The concept of having ‘a voice’ is extremely important. When a person cannot engage with their current reality they are at risk of becoming withdrawn, isolated and lonely, but if we support the person in the reality that they are living in (which may be many years ago) they are likely to be much more engaged, confident and happy.

Beginning and continually adding to life story work for a person with dementia is one of the most tried and trusted ways to support a person to revisit their memories. Life story work can help to trigger conversations and give families and care professionals the ability to connect with the person on their level, empowering the person and enabling them to express themselves.

I view life story work as having two main components – the ‘black and white’ information that relates to a person’s life (names, dates, places and events) and the ‘colour’ information, which is everything else that makes us who we are, our likes and dislikes, favourite things, hobbies, interests and passions.

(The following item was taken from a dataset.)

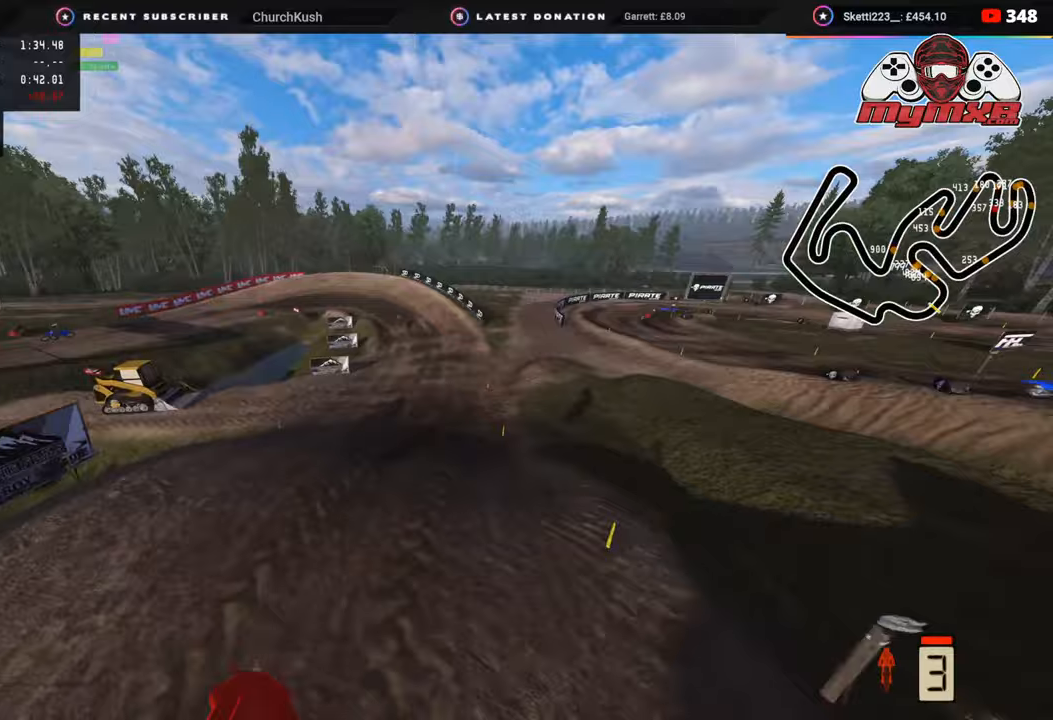
{"buttons": ["R2"], "left_stick": "left", "right_stick": "up-left", "events": [[100, "right_stick", "up-left"], [150, "left_stick", "center"], [400, "left_stick", "left"]]}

In my training and mentoring, I break life story work down into a 3-stage approach:

1) Documenting information

2) Creating physical resources or experiences

3) Continually evaluating resources or experiences to ensure that they remain relevant for the person.

Don with his first catch of the dayMany people think that life story work is all about making memory books and boxes, but it’s often more effective when it involves bringing the person’s story to life, like brighterkind's Hungerford Care Home did when they installed a bread maker to remind residents who were struggling with their appetite about the smells of their childhood homes, and Ivybank Care Home did when Don, who’s loved fishing since his youth, revisited his hobby https://www.brighterkind.com/news/wishing-wells/dons-fishing-wishing-well-at-ivybank-house-care-home in a collaboration between Alive Activities https://www.aliveactivities.org/ and brighterkind.

If you are thinking about life story work for the first time, there are numerous resources available to help including those from Dementia UK https://www.dementiauk.org/for-professionals/free-resources/life-story-work/, The Life Story Network https://www.lifestorynetwork.org.uk, The Sporting Memories Foundation https://www.sportingmemoriesnetwork.com and some really useful tips on reminiscence from the Social Care Institute for Excellence https://www.scie.org.uk/dementia/living-with-dementia/keeping-active/reminiscence.asp. For a lovely example of life story work in action, see what one of my clients -MacIntyre - did to support Barry through life story work https://www.macintyrecharity.org/our-expertise/dementia/dementia-resources/life-story-good-practice-case-study-dementia-resources/, and for families of brighterkind residents, consider using the Magic Moments Club App to collate stories, photos and memories that can be used to support your loved one.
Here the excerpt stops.